━━ Information shown ━━

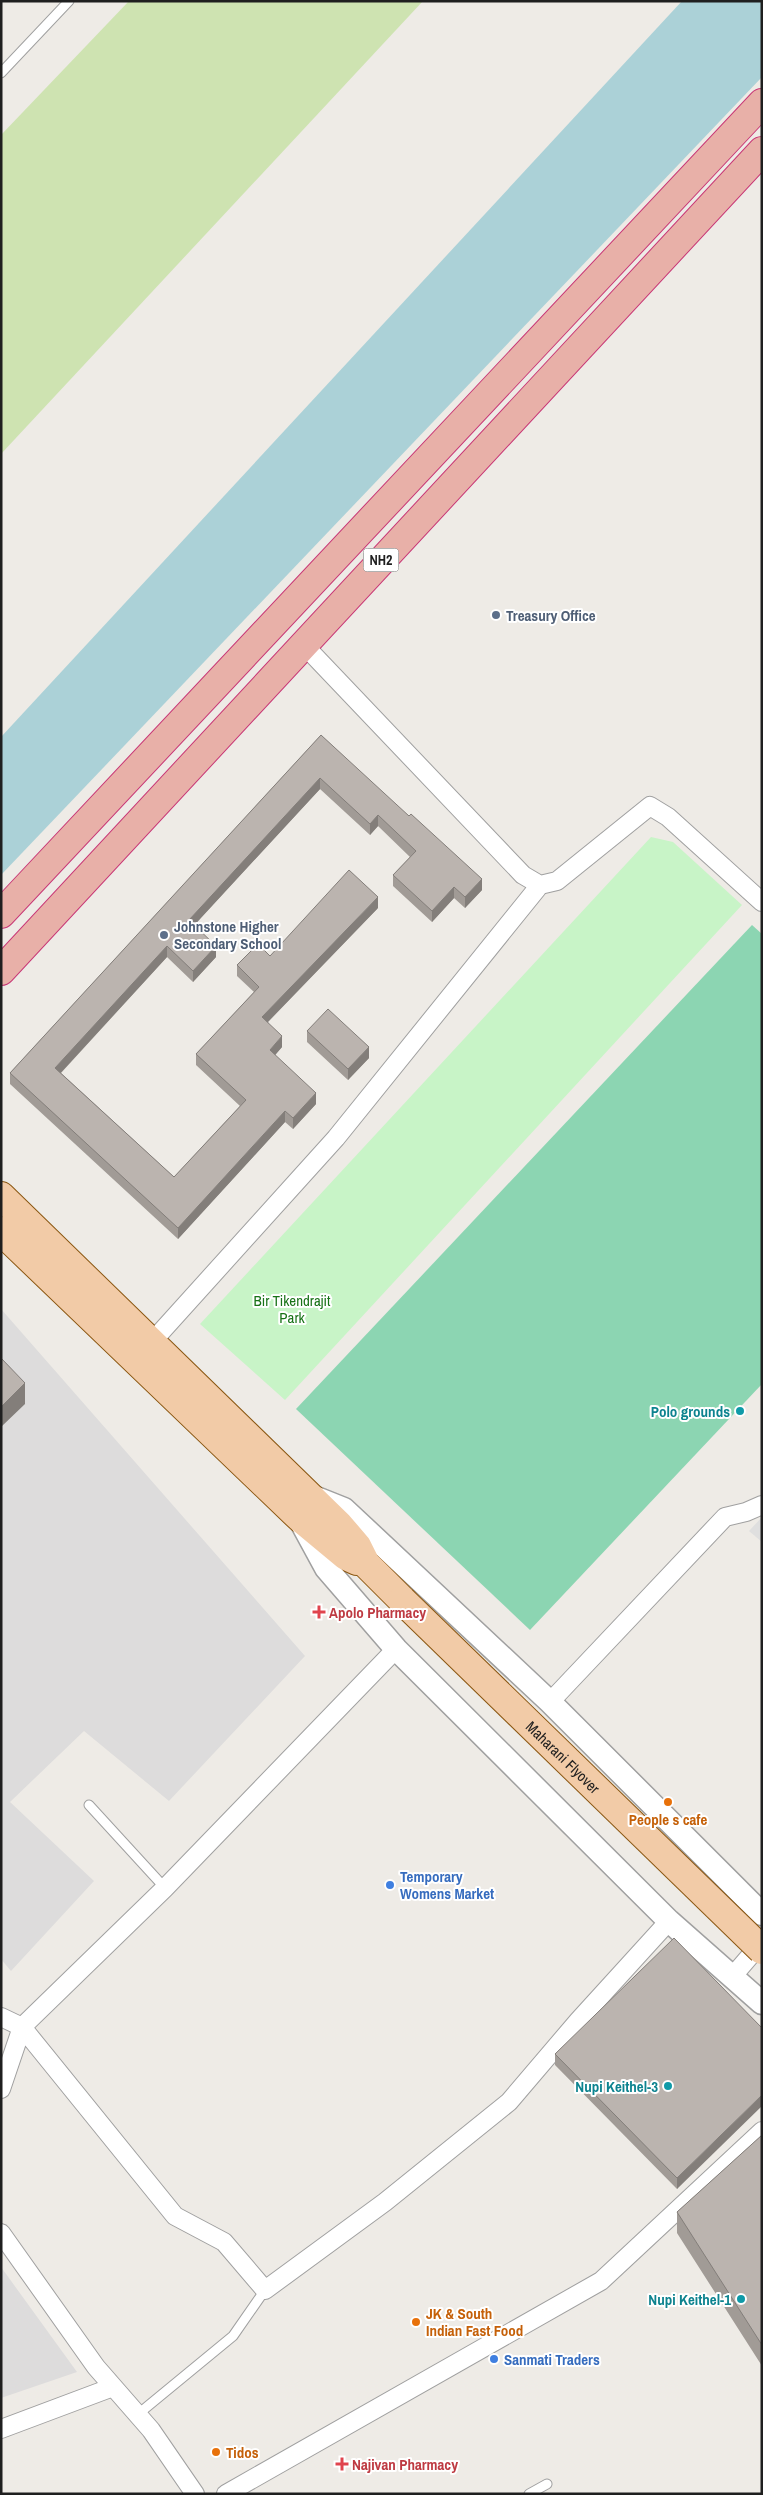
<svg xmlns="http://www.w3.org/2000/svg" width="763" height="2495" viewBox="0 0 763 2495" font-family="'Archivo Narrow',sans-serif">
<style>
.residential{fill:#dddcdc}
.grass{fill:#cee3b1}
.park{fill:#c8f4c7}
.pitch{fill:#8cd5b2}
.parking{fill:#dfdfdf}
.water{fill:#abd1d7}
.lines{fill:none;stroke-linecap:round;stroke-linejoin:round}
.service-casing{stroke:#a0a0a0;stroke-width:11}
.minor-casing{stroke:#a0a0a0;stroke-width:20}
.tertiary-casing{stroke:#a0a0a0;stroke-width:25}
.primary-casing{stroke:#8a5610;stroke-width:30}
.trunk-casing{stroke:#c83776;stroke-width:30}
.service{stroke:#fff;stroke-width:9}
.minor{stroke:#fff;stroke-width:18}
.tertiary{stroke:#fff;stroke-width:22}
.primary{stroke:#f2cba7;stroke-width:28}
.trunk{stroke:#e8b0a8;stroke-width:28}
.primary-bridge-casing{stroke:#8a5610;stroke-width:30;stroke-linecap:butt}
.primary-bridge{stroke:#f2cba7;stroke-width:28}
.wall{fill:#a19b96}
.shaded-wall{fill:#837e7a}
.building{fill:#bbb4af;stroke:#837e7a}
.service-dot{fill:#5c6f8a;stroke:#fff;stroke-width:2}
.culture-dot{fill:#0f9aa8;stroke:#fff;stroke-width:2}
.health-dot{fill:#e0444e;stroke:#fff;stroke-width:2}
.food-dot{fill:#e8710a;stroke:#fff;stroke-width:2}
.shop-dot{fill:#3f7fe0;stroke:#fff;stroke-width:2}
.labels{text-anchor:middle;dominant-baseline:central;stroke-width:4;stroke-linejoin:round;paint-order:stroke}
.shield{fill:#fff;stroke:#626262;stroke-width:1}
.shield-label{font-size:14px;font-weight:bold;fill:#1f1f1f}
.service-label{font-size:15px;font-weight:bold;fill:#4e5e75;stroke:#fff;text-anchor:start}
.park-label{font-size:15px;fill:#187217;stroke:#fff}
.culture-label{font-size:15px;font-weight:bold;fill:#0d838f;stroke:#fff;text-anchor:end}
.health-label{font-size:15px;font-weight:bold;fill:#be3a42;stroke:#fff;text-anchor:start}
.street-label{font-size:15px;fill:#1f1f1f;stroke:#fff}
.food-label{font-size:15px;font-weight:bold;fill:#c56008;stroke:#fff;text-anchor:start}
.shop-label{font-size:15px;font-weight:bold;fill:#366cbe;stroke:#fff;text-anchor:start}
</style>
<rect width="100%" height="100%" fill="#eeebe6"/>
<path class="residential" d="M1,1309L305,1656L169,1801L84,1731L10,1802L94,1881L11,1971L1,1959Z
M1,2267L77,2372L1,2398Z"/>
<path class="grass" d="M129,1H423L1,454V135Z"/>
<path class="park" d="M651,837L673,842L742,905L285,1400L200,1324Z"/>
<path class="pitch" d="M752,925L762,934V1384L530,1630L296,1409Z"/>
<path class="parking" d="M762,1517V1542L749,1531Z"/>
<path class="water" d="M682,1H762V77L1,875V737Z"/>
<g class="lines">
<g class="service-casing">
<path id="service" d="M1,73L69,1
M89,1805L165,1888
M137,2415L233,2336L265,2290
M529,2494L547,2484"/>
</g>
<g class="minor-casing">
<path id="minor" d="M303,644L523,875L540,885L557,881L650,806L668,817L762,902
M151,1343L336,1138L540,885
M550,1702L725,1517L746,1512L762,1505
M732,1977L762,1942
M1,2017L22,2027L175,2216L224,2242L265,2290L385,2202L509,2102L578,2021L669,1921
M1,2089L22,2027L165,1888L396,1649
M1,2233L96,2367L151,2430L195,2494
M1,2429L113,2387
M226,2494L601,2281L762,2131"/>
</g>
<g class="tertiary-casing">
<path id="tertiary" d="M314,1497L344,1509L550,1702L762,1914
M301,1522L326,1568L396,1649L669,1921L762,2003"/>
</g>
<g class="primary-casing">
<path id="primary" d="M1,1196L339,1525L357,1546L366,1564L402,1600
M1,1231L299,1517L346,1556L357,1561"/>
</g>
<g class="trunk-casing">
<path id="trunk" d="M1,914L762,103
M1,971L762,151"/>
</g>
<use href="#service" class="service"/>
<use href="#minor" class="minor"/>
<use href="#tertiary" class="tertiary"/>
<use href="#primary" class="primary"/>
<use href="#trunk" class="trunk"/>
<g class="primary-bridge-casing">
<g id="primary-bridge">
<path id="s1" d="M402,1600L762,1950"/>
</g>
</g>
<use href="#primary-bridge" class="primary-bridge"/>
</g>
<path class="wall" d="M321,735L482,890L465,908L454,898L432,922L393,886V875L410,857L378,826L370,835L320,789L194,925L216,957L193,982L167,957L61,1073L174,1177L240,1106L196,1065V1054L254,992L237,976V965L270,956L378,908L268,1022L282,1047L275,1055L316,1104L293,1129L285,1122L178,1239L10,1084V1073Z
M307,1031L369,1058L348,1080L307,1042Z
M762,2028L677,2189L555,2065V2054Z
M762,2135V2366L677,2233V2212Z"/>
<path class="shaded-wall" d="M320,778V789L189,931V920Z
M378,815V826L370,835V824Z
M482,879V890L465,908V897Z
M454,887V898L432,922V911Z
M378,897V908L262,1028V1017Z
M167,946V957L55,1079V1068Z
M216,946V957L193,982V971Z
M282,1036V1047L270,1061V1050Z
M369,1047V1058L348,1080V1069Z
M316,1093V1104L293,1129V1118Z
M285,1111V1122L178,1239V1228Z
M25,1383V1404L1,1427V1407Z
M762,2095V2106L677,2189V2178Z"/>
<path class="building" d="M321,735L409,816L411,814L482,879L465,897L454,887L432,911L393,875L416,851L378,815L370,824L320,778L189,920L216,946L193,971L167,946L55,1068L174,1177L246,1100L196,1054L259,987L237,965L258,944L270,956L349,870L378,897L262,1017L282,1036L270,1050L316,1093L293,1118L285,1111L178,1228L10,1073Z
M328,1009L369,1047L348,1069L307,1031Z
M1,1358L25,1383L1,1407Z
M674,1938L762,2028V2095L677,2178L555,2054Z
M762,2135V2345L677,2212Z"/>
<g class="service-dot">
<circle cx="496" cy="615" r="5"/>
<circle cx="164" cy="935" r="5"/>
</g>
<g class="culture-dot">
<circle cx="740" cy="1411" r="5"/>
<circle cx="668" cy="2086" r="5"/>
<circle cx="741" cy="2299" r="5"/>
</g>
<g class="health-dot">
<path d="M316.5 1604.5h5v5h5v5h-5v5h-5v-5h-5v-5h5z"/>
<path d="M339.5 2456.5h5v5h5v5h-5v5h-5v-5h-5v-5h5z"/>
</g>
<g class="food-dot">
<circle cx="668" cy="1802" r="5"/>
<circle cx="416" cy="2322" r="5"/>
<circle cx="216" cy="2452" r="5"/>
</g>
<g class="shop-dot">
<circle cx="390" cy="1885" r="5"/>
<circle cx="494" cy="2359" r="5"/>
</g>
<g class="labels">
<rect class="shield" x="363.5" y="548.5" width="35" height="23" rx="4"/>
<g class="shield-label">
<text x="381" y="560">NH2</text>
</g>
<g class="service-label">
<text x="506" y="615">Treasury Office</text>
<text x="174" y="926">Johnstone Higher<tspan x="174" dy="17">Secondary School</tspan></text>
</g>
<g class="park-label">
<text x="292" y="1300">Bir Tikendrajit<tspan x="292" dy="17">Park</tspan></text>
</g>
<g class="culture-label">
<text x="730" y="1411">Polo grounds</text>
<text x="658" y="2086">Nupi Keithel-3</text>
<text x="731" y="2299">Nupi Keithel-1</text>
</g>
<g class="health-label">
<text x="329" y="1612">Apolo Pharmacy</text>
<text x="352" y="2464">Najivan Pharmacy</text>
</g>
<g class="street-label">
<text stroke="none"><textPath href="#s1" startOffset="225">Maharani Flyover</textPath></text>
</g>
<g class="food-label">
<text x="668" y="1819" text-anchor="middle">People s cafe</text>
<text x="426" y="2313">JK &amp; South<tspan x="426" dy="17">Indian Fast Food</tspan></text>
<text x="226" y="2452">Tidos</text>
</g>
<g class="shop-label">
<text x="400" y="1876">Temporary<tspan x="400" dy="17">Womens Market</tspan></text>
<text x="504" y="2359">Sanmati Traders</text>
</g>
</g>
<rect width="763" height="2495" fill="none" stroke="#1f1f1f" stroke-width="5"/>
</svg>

━━━

◆ **Task objective**
List each line of the records that holds the string "lines".

◆ **Task solution**
.lines{fill:none;stroke-linecap:round;stroke-linejoin:round}
<g class="lines">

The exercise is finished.